To avoid duplication of acl object for each file, we save them on a database entry. Since a lot of file uses always the same permissions (eg: root:root, rwxrw-rw-), we can avoid duplication.

First approch is, for each unique permission, adding an entry on the db, and saving the checksum of this permission. We store it as 8 bytes blake2b hash.

Let's take a file, with mode 755 and with owner root:nobody, the hash is made with:

user:root
group:nobody
mode:0775

And save the capnp object ACI which contains fields:

  • uname: user name
  • gname: group name
  • mode: file (full) mode

The schema use extra fields, not used (for now).

File chunks

Since the payload of the files are not stored, we only keep metadata, we need a way to be able to get the contents of the file, and if possible, in an efficient way. The method we use is using the lib0stor which split file in chunks and compress/encrypt theses chunks. At the end, you can save anything on the blocks. Our backend uses lib0stor.

Dependencies

Here is a brief list of what an flist depends on, to be read/written:

  • tar (archive package)
  • gzip (archive compression)
  • sqlite3 (database)
  • blake2 (directory hash)
  • capnp (directory contents)
  • lib0stor (file chunks)

History

Package

The database is a tar archive, because in the first version, a rocksdb database was used, and contains multiple files.

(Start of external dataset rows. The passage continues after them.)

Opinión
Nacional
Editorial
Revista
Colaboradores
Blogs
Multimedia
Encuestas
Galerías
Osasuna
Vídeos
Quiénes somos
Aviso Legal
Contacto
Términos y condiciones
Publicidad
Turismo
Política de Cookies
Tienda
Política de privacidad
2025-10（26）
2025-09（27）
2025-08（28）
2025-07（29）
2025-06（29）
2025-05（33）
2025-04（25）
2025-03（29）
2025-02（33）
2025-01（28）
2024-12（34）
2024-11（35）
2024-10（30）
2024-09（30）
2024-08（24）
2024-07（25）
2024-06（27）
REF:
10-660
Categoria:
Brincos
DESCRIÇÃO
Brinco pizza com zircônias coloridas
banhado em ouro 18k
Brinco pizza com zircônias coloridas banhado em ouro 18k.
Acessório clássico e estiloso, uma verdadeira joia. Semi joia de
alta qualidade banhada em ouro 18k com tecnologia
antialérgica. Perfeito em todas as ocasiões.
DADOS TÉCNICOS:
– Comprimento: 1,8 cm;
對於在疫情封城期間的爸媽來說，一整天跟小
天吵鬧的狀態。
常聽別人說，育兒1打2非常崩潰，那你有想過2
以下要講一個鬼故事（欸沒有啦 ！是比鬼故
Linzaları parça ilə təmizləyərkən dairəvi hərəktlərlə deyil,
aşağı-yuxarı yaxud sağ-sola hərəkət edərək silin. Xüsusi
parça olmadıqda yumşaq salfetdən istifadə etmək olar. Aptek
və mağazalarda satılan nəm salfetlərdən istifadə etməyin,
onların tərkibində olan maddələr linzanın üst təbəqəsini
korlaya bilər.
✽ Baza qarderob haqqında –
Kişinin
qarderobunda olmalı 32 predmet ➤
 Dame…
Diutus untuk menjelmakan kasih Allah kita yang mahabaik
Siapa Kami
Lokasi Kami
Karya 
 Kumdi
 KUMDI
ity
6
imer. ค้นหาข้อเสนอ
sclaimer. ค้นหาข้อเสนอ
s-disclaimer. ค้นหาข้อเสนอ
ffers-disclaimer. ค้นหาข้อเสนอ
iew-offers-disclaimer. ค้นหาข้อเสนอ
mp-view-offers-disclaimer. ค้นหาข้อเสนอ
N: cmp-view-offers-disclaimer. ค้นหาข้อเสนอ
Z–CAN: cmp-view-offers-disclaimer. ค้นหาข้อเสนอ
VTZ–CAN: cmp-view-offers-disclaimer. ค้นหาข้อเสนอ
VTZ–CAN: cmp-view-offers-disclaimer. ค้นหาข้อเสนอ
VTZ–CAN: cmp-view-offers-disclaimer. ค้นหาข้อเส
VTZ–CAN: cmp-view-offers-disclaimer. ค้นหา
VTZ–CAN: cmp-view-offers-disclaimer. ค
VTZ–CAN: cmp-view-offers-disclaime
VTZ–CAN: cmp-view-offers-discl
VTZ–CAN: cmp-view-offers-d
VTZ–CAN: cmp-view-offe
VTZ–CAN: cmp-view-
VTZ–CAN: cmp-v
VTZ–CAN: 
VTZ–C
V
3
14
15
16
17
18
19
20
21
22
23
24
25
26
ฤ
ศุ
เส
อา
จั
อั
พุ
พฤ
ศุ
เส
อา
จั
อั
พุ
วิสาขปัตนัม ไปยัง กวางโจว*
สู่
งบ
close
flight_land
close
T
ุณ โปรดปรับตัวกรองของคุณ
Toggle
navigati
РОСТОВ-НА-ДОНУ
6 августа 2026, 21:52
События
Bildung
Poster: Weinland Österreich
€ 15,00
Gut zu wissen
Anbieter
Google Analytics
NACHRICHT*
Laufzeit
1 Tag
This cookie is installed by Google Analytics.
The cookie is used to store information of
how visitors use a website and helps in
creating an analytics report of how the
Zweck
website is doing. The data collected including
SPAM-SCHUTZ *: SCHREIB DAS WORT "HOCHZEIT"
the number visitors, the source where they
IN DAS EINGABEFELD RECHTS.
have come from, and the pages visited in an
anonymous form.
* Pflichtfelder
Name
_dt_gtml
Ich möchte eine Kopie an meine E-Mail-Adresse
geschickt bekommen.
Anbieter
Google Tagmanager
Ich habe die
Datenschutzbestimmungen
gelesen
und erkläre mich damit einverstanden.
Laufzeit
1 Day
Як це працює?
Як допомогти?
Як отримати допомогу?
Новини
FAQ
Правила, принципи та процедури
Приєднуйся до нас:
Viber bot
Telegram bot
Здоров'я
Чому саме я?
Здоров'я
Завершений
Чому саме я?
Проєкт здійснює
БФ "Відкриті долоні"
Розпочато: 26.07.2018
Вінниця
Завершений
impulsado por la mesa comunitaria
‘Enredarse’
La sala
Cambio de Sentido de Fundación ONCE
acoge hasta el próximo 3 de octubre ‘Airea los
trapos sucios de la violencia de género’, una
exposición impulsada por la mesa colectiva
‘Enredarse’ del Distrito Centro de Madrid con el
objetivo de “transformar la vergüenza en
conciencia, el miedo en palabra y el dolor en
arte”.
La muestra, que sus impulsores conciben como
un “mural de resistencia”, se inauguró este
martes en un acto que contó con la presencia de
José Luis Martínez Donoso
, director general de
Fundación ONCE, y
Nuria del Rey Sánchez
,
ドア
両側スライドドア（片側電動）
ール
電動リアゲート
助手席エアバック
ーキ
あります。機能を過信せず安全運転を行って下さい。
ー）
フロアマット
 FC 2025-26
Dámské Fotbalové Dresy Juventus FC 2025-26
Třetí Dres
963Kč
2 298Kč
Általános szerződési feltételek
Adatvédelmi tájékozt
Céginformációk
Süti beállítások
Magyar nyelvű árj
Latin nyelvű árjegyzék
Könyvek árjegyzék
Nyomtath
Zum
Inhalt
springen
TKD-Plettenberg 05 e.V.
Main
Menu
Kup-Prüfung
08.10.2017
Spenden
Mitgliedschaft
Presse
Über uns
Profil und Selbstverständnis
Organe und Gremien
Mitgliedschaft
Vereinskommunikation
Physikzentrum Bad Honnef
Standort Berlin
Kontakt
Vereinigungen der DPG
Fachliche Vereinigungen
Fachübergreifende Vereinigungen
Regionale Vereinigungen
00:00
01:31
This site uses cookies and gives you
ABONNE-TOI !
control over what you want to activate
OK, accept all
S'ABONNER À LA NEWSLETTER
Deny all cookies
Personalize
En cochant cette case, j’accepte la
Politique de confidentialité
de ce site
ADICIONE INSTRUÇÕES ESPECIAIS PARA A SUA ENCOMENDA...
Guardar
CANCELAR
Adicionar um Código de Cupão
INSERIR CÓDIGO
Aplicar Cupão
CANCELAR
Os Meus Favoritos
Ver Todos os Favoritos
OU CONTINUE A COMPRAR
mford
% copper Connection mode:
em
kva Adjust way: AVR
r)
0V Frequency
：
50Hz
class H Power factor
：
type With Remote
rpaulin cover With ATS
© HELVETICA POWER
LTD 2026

The tar archive was the simplest idea to package everything easily.

Now, using sqlite3, we have a single file but to keep a flexible futur, let's keep it in a tar archive if we need to bundle more file later (or change the database).

Since rocksdb was good on a performance point of view, embedding rocksdb is huge and use lot of memory. We moved to sqlite3, performance was mostly the same and it's lot more easy to read a sqlite3 database on a lot of different plateform than rocksdb. Moreover the list of dependencies is dramaticaly reduced.